>>>
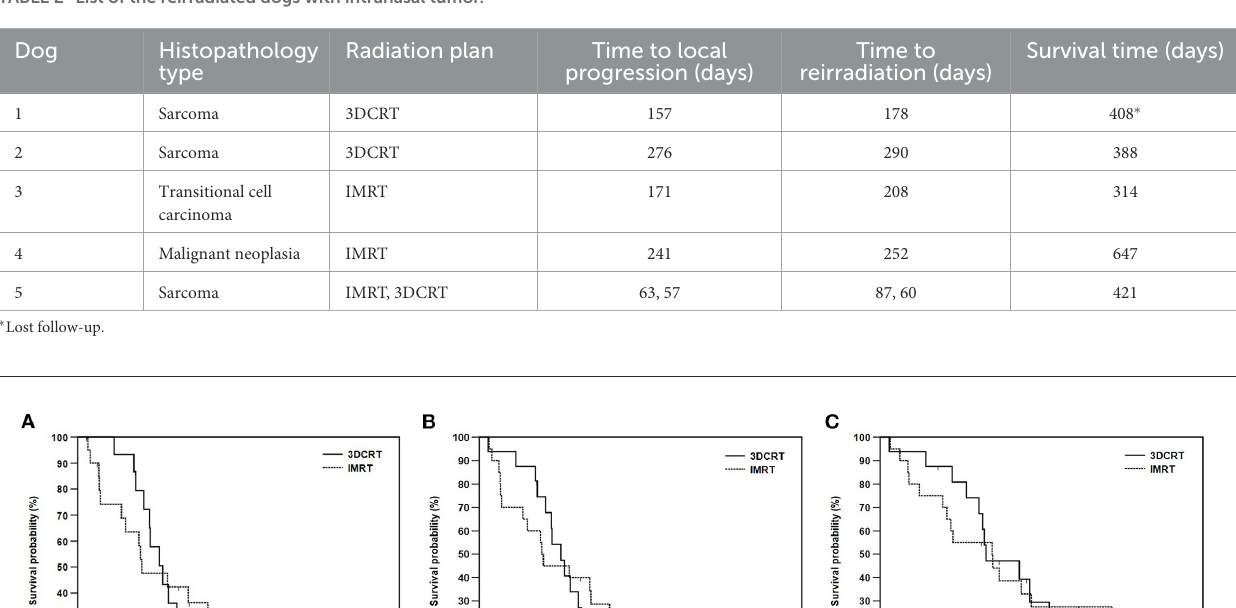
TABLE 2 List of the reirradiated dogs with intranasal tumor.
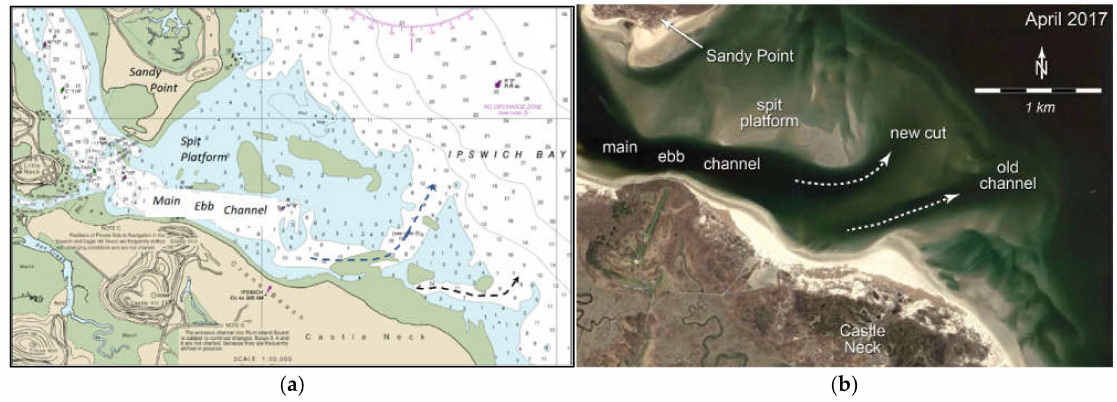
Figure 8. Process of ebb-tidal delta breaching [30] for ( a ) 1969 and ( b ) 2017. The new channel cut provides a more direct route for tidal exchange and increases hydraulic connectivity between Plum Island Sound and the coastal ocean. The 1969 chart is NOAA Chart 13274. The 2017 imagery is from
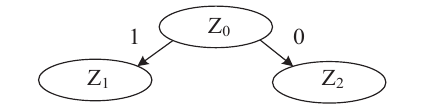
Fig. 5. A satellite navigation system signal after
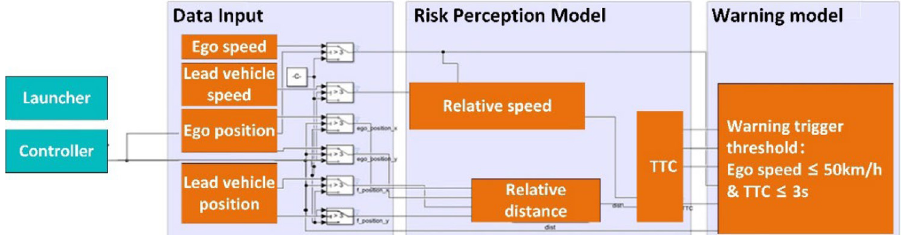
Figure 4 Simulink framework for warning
<<<
>>>
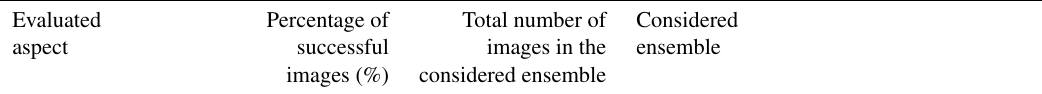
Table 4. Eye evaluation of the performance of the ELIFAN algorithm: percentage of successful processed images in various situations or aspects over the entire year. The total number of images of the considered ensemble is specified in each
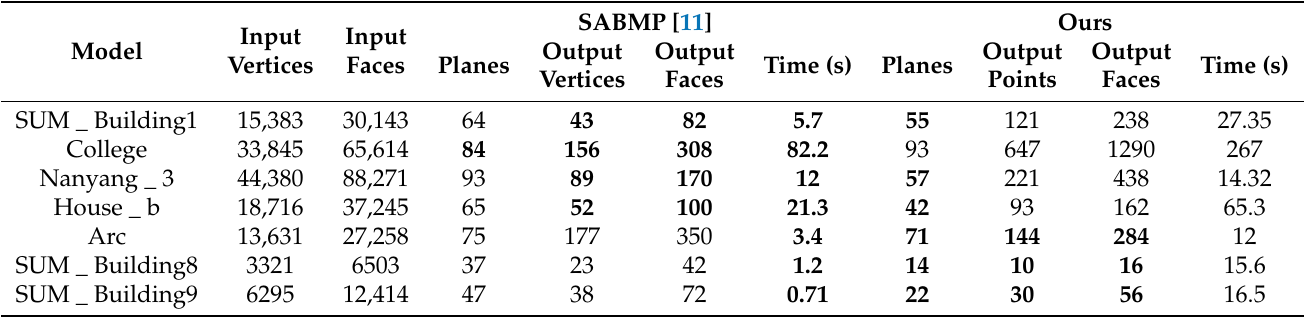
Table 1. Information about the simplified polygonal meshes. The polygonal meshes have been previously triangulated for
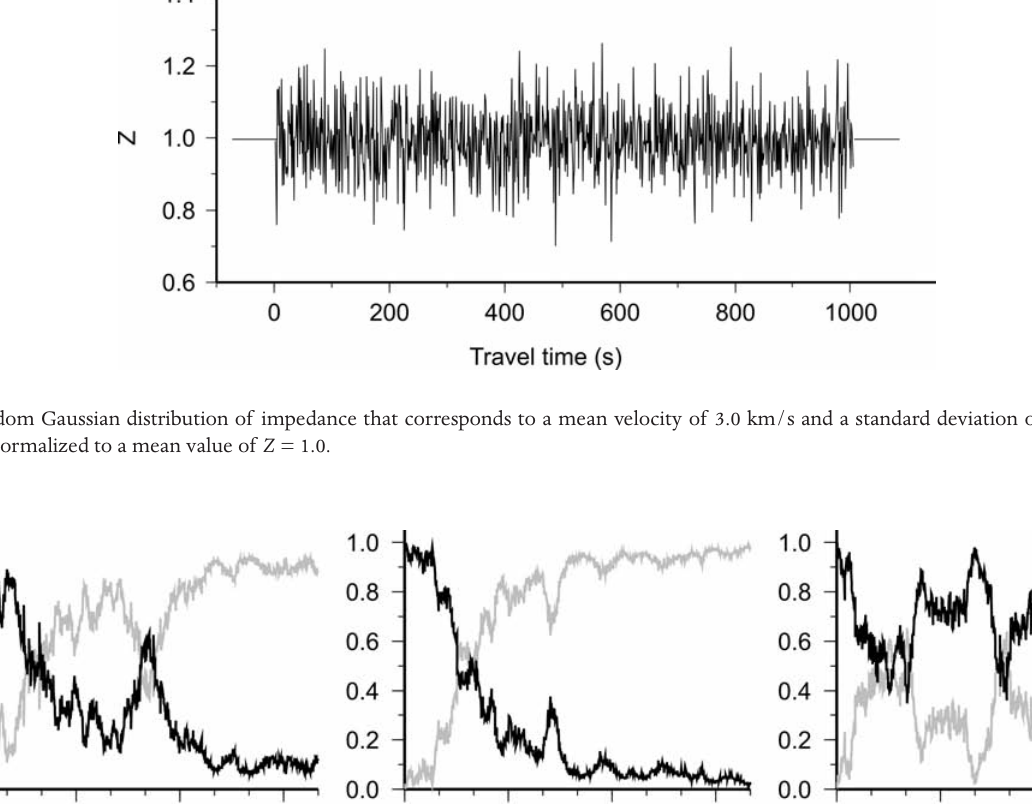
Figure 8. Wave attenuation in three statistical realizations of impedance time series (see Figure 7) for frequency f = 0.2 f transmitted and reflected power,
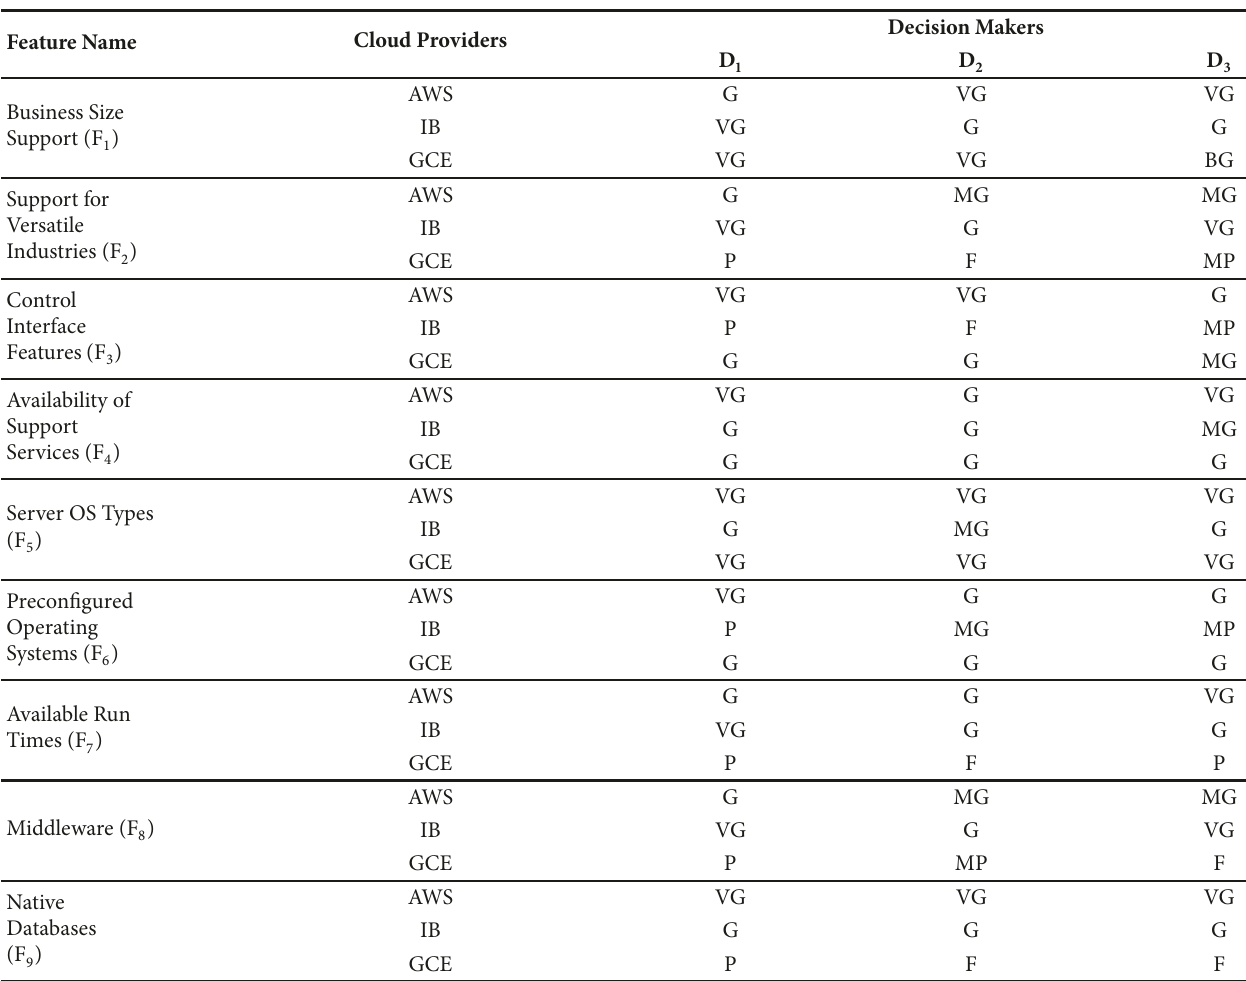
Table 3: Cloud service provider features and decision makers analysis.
<<<
[TASK TO COMPLETE]
Write back word for word every line in the entries above from the one with "TABLE 2 List" to the one with "Figure 4 Simulink framework for warning", ends included, and none of the pictures.

[FINISHED TASK]
TABLE 2 List of the reirradiated dogs with intranasal tumor.
Figure 8. Process of ebb-tidal delta breaching [30] for ( a ) 1969 and ( b ) 2017. The new channel cut provides a more direct route for tidal exchange and increases hydraulic connectivity between Plum Island Sound and the coastal ocean. The 1969 chart is NOAA Chart 13274. The 2017 imagery is from
Fig. 5. A satellite navigation system signal after
Figure 4 Simulink framework for warning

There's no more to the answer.